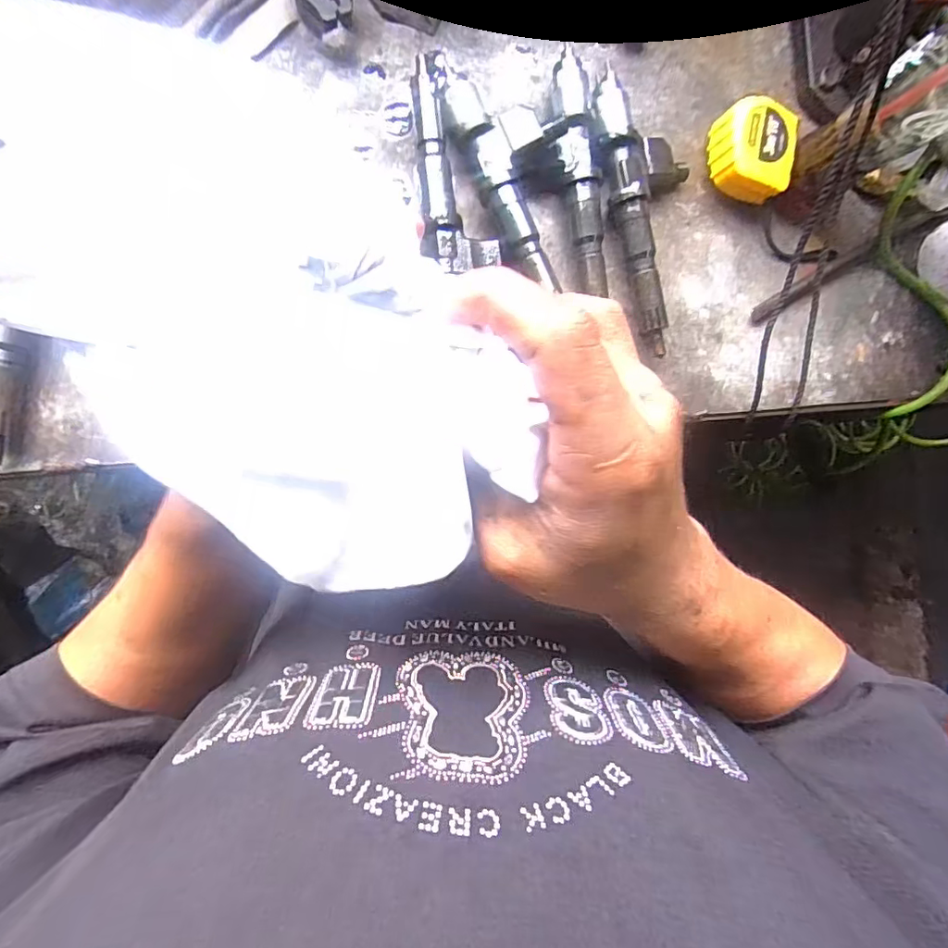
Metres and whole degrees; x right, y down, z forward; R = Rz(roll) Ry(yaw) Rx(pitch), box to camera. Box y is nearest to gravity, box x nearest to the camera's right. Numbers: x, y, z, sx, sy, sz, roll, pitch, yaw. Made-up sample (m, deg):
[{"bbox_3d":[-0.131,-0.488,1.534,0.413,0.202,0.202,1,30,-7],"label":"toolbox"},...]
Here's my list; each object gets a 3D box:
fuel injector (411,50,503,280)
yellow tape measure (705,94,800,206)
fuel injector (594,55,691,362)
[{"bbox_3d":[-0.013,-0.214,0.372,0.054,0.033,0.145,-3,92,-9],"label":"fuel injector"},{"bbox_3d":[0.212,-0.247,0.406,0.063,0.039,0.063,10,90,-9],"label":"yellow tape measure"},{"bbox_3d":[0.135,-0.197,0.399,0.063,0.026,0.198,-15,94,-8],"label":"fuel injector"}]

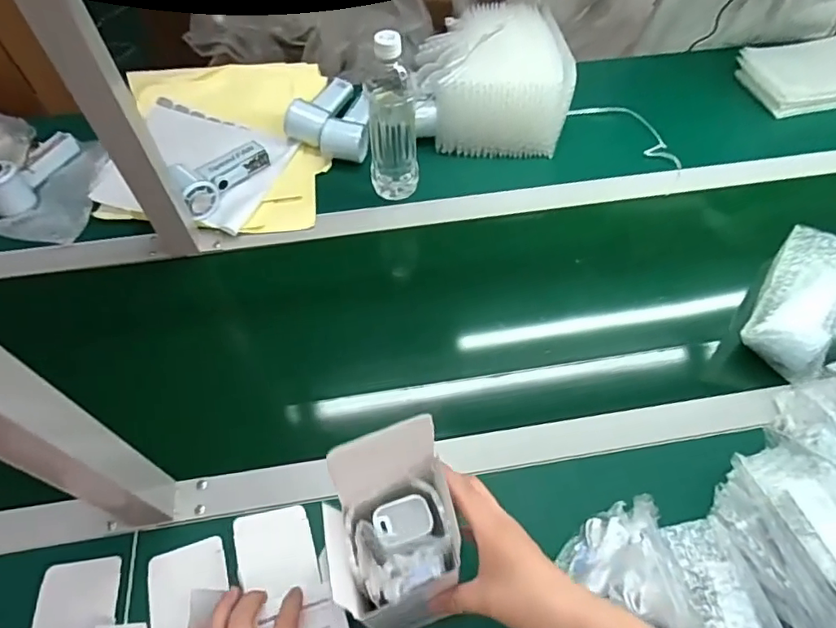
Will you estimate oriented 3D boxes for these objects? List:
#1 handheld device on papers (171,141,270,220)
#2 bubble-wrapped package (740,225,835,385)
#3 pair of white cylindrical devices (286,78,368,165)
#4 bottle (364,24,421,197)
[{"bbox_3d":[-0.275,-0.194,0.742,0.056,0.054,0.144,28,62,17],"label":"handheld device on papers"},{"bbox_3d":[0.448,-0.023,0.624,0.087,0.046,0.205,32,63,19],"label":"bubble-wrapped package"},{"bbox_3d":[-0.111,-0.297,0.815,0.131,0.049,0.131,27,62,16],"label":"pair of white cylindrical devices"},{"bbox_3d":[-0.034,-0.253,0.691,0.063,0.223,0.063,-2,58,-1],"label":"bottle"}]

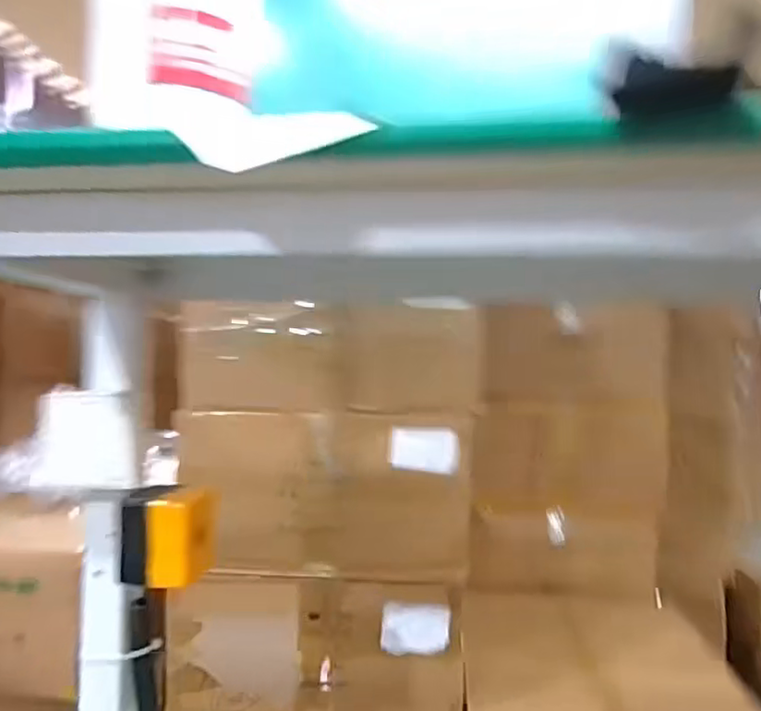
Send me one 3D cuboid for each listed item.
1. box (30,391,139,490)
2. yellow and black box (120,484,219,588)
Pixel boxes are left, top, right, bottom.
[{"bbox_3d":[-0.262,0.076,0.571,0.080,0.083,0.047,4,1,-32],"label":"box"},{"bbox_3d":[-0.195,0.168,0.595,0.065,0.081,0.069,5,1,23],"label":"yellow and black box"}]

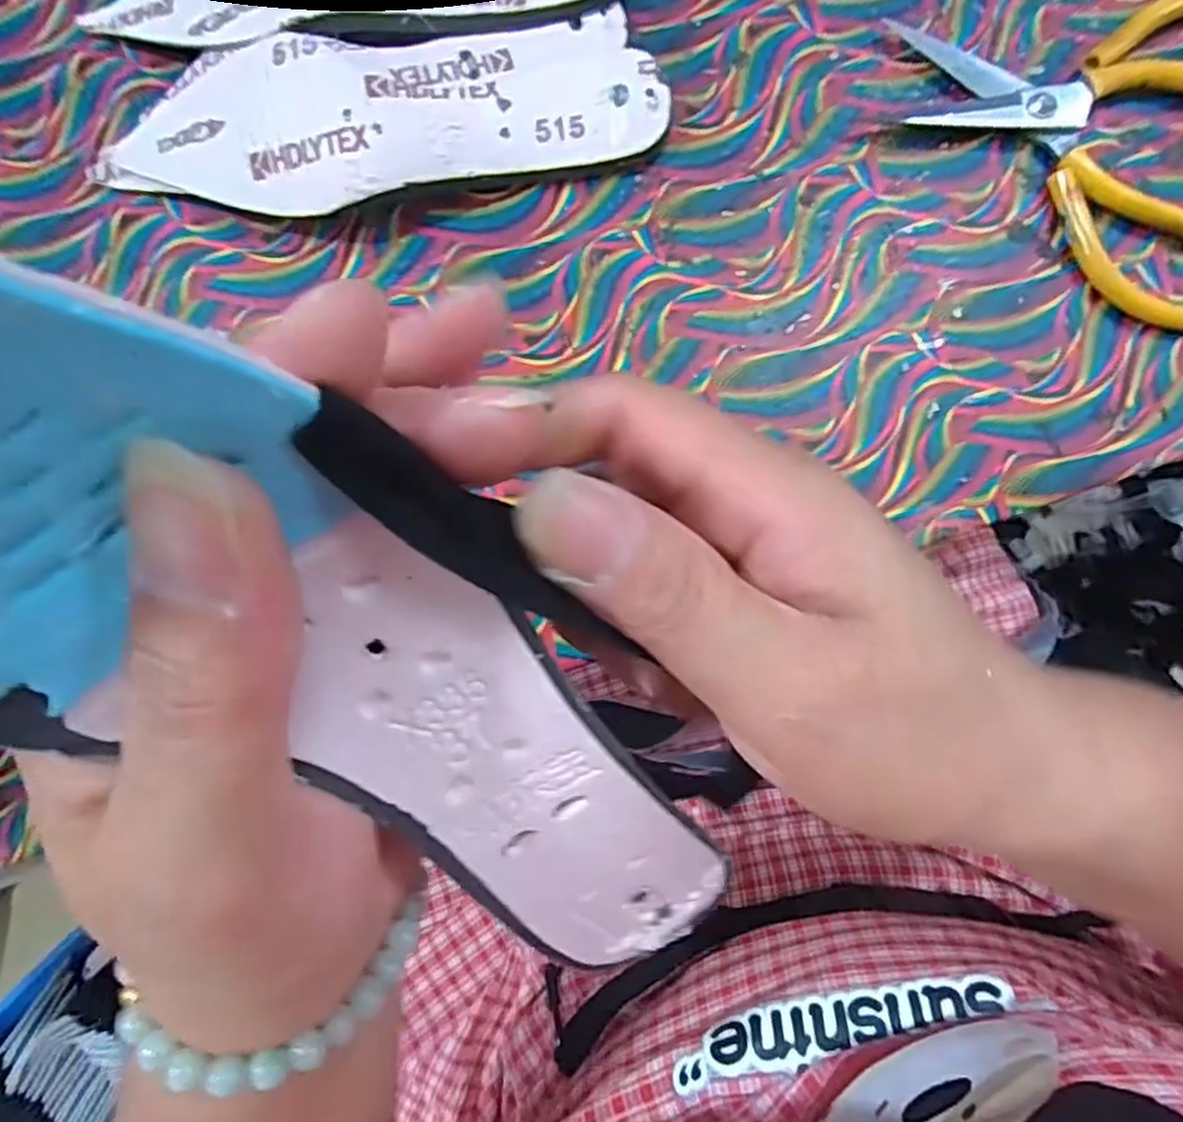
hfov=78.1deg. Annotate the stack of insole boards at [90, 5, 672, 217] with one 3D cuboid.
[{"bbox_3d":[-0.095,-0.192,0.319,0.253,0.035,0.078,-8,85,2],"label":"stack of insole boards"}]

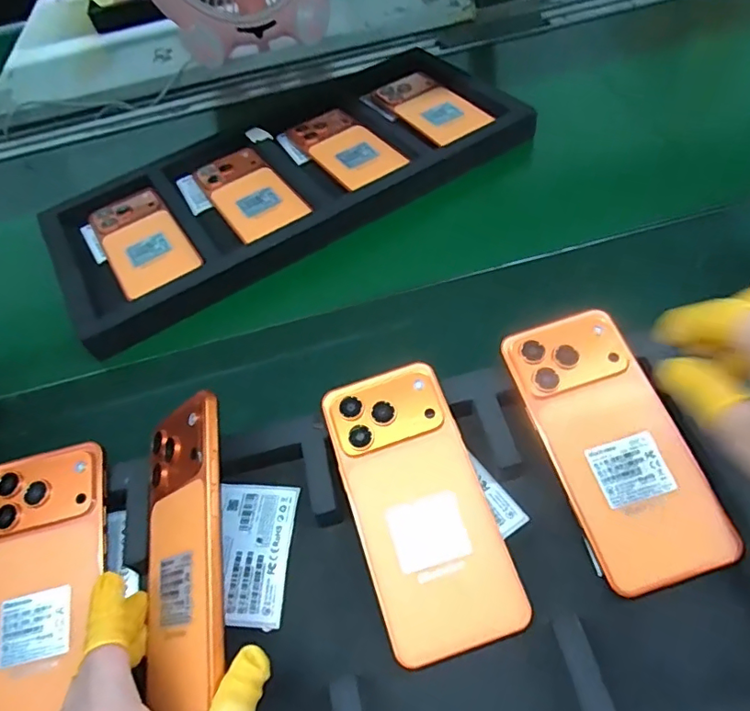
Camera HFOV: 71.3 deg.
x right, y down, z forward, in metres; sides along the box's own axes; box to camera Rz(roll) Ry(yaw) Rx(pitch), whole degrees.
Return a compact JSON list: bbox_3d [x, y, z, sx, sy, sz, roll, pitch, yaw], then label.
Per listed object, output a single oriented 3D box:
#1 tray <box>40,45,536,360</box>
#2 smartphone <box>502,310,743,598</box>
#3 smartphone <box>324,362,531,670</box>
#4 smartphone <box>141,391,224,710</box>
[{"bbox_3d":[-0.089,-0.191,0.549,0.478,0.050,0.241,-30,54,-13],"label":"tray"},{"bbox_3d":[0.140,0.050,0.313,0.072,0.014,0.163,-16,66,-7],"label":"smartphone"},{"bbox_3d":[0.025,0.083,0.308,0.073,0.008,0.164,-15,65,-7],"label":"smartphone"},{"bbox_3d":[-0.108,0.105,0.290,0.077,0.010,0.159,-26,61,38],"label":"smartphone"}]

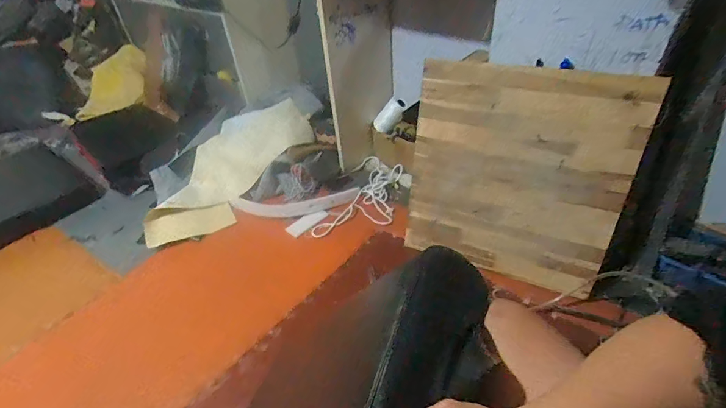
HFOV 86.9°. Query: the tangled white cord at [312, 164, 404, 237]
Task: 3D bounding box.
- - -
▶ [Your task]: Going through the listing above line by line, tally those containing "each" and state only the total.

▶ [Solved exercise]: 2